- JOB A -
Transcribe the passage of the grocery merger transcript starting at "And furthermore, it's" and ending at "enough with regulators.".
- JOB B -
Go on with the grocery merger transcript after its final line.

- DOCUMENT SECTION -
____
Speaker 2 (01:26:02):
We don't think we're gonna win on appeal.

Speaker 1 (01:26:04):
We don't want to waste more money, spend more money
on lawyers.

Speaker 2 (01:26:07):
So we're done. And then so that part.

Speaker 1 (01:26:09):
Is interesting enough, Dragon, have you found anything. I'm having
a hard time trying to figure that one out.

Speaker 2 (01:26:15):
Okay, all right, let's see here. Way, let's type this.

Speaker 1 (01:26:17):
Maybe someone will just text any answer. Can Can somebody
please text us at five six six nine zero and
tell us what supermarkets of reasonably large size exist in
Idaho Springs. I would like to know, I really I
really would ross. It's called wife speak. Married for thirty
five plus years, and I'm fluent in understanding it. Evergreen

(01:26:39):
only has King Supers in Safeway. Okay, this person says
Idaho Springs only as a safe way. I'm not sure
if that's true, but that's what this person says. Evergreen
only has King Supers in Safeway. I'm sure there's some
other mountain towns as well that don't have a Walmart
and have these things.

Speaker 2 (01:26:52):
So you get the idea got blown up.

Speaker 1 (01:26:54):
But for me, that's not even the most interesting part
of the story at this point. For me, the most
interesting part of this story is this headline that is
from Albertson's from today. Albertson's files lawsuit against Kroger for
breach of merger agreements. And I talked about this earlier,
so for the benefit of people who are listening in podcasts,
I'm gonna do it briefly now, and that is Albertsons

(01:27:16):
is suing Kroger, saying that Kroger, the bigger company, didn't
do enough to make sure that the merger happened. So
here's their argument. I'm just going to talk as if
I am Albertsons. Right now, our stock price was trading
at X. Kroger came in and offered a lot more

(01:27:37):
than X. Our shareholders were going to get a lot
more than X because of Kroger's offer, and we expected
to get that money.

Speaker 2 (01:27:50):
The merger fell apart.

Speaker 1 (01:27:52):
And so now not only are we not going to
get more than X, we might not even get X
because now we've missed other opportunities.

Speaker 2 (01:28:01):
To do other.

Speaker 1 (01:28:02):
Things while we were waiting for the merger with Kroger.
So now not only are we not going to get
the more than X that we thought we were going
to get from the merger, our stock may not even
be worth what it was worth at the time that
Kroger said that they are interested in taking us over.
And furthermore, it's Kroger's fault. Again, I'm giving Albertson's argument.

(01:28:26):
It's Kroger's fault because they didn't work closely enough with regulators.
____
- PROVIDED DATA -

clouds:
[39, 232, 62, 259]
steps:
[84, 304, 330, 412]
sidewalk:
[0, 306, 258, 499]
____
- EXERCISE RESPONSE A -
And furthermore, it's Kroger's fault. Again, I'm giving Albertson's argument.

(01:28:26):
It's Kroger's fault because they didn't work closely enough with regulators.

- EXERCISE RESPONSE B -
They weren't open to selling stores to more credible buyers
who really could be potentially keeping the stores open, rather
than the people Kroger said they wanted to sell the
store to, which was not a credible outfit for keeping

(01:28:47):
stores open, and So Albertsons is arguing the deal fell
apart not just because it was opposed by the government,
but because it was opposed by the government because King suit,
because Kroger didn't do everything they could have done to

(01:29:08):
keep it together. And therefore, according to Albertsons, they want
not only this six hundred million dollar termination fee that
they're absolutely going to get anyway, but what they're saying
is they want billions of dollars from Kroger. And I'm
quoting to make Albertsons and a shareholder's whole because Albertson's

(01:29:31):
shareholders have been denied this multi billion dollar premium. And
I'm quoting from Albertsons that Kroger agreed to pay for
Albertson's shares and has been subjected to a decrease in
shareholder value on account of Albertson's inability to pursue other
business opportunities.

Speaker 2 (01:29:48):
At YadA, YadA, YadA.

Speaker 1 (01:29:49):
So I made this analogy before, I'll make it one
more time now and I'm.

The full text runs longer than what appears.